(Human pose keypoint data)
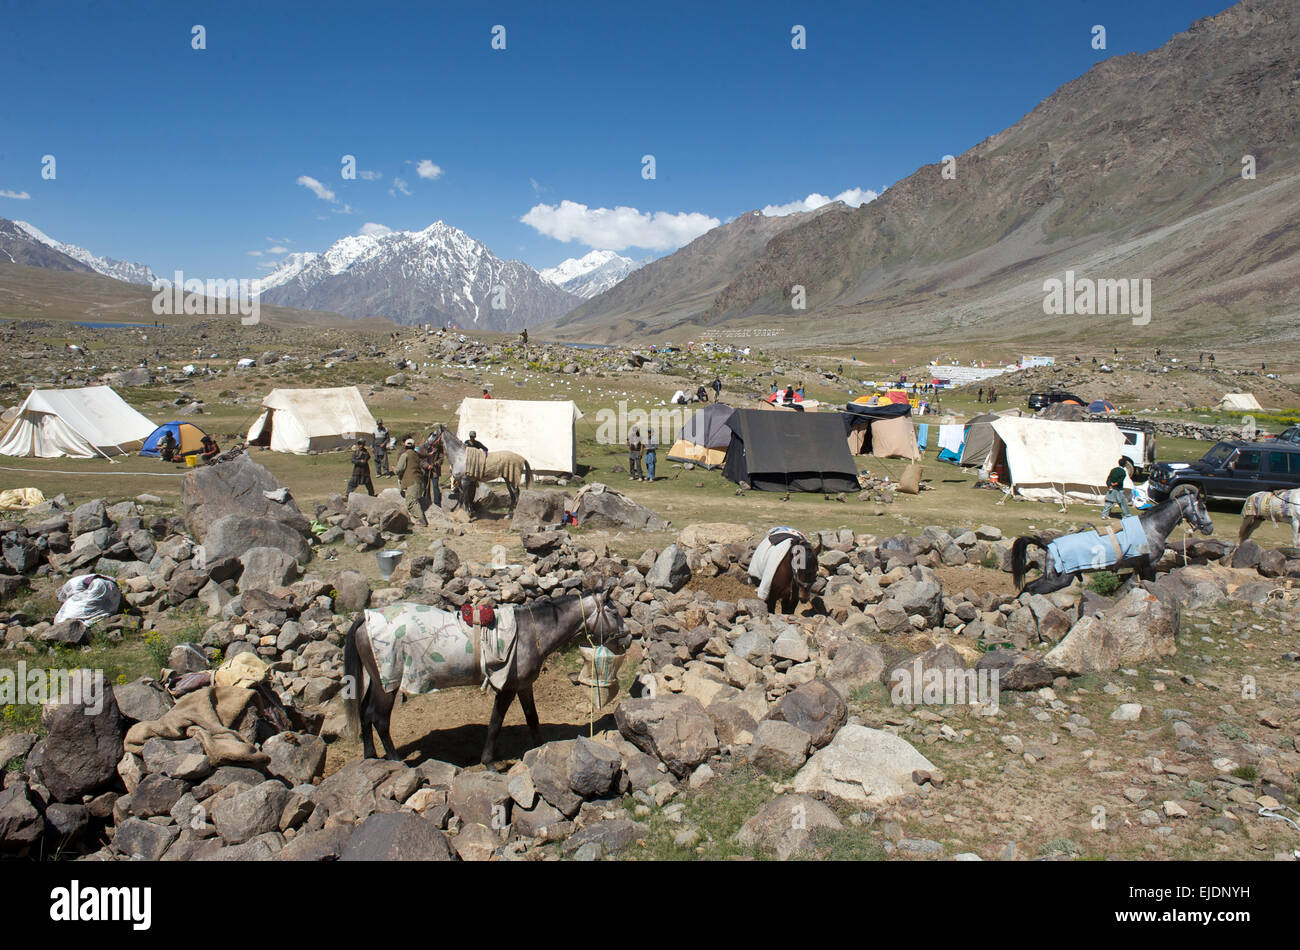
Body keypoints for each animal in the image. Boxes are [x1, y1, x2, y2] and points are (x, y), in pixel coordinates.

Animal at [343, 595, 631, 764]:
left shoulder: (523, 685)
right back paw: (395, 760)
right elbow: (495, 723)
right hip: (388, 683)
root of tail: (365, 618)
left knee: (364, 713)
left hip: (375, 679)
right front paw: (489, 761)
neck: (530, 632)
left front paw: (540, 749)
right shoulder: (506, 687)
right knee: (379, 718)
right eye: (614, 613)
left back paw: (370, 756)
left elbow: (532, 718)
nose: (628, 638)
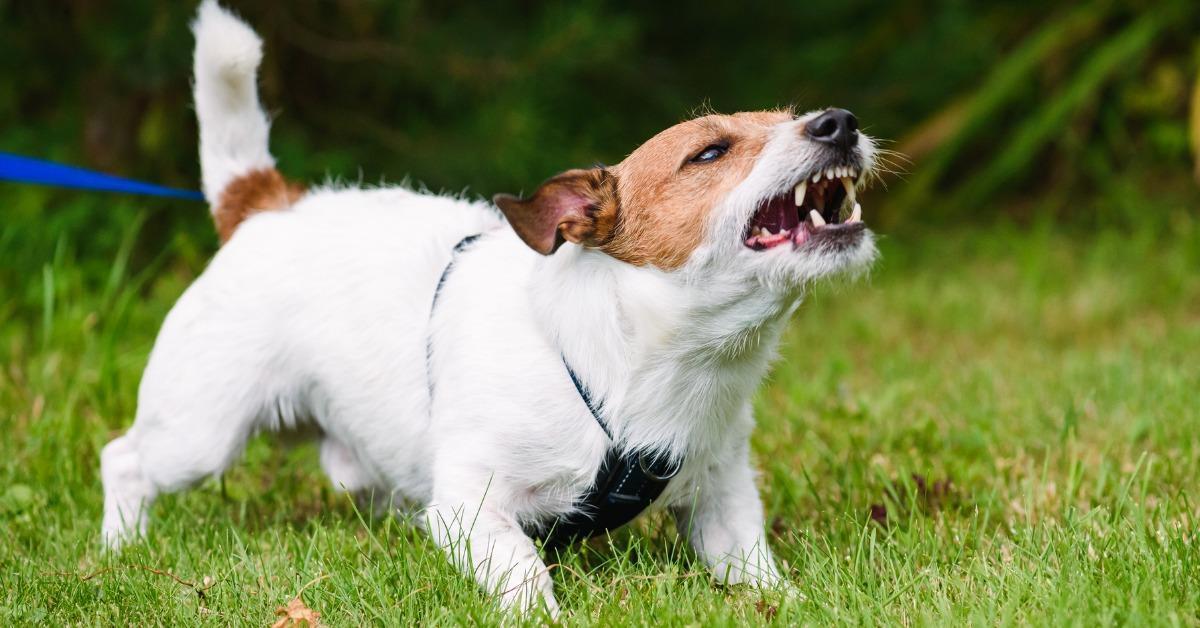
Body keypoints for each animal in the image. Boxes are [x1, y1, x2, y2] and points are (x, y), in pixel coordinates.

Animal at [98, 0, 878, 614]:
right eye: (709, 153)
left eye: (793, 117)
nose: (840, 121)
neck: (644, 361)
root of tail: (264, 204)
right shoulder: (470, 505)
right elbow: (524, 572)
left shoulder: (722, 496)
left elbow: (751, 565)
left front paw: (787, 602)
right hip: (199, 431)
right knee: (124, 459)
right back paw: (118, 549)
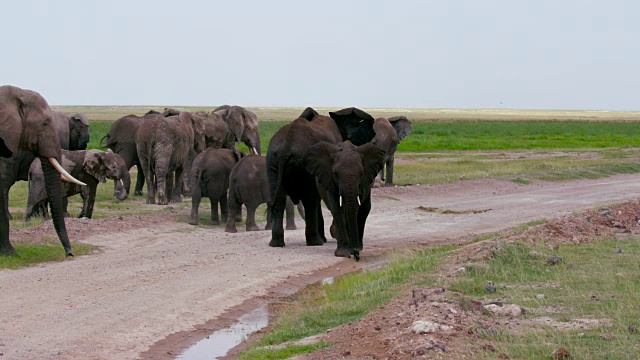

- Exercise aim -
Could you restate every record above word for word, leaving the pictures out?

- Response for this exercise -
Body keypoints for each animal in the image. Boxes are [x1, y1, x2, y2] and points are (x, y), in pixel coordinates.

Animal at [343, 595, 631, 764]:
left shoulder: (523, 685)
right back paw: (395, 760)
right elbow: (495, 723)
right hip: (388, 683)
root of tail: (365, 618)
left knee: (364, 713)
left hip: (375, 679)
right front paw: (489, 761)
neck: (530, 632)
left front paw: (540, 749)
right shoulder: (506, 687)
right knee: (379, 718)
right eye: (614, 613)
left back paw: (370, 756)
left elbow: (532, 718)
nose: (628, 638)
Body keypoints for each animal in the image. Boxes are [x1, y1, x2, y2] and points are (x, y), in pixel coordinates.

Animal at [98, 0, 878, 614]:
right eye: (709, 153)
left eye: (793, 117)
nose: (840, 121)
neck: (644, 361)
root of tail: (264, 204)
right shoulder: (470, 505)
right elbow: (524, 572)
left shoulder: (722, 496)
left elbow: (751, 565)
left front paw: (787, 602)
right hip: (199, 431)
right knee: (124, 459)
right back paw: (118, 549)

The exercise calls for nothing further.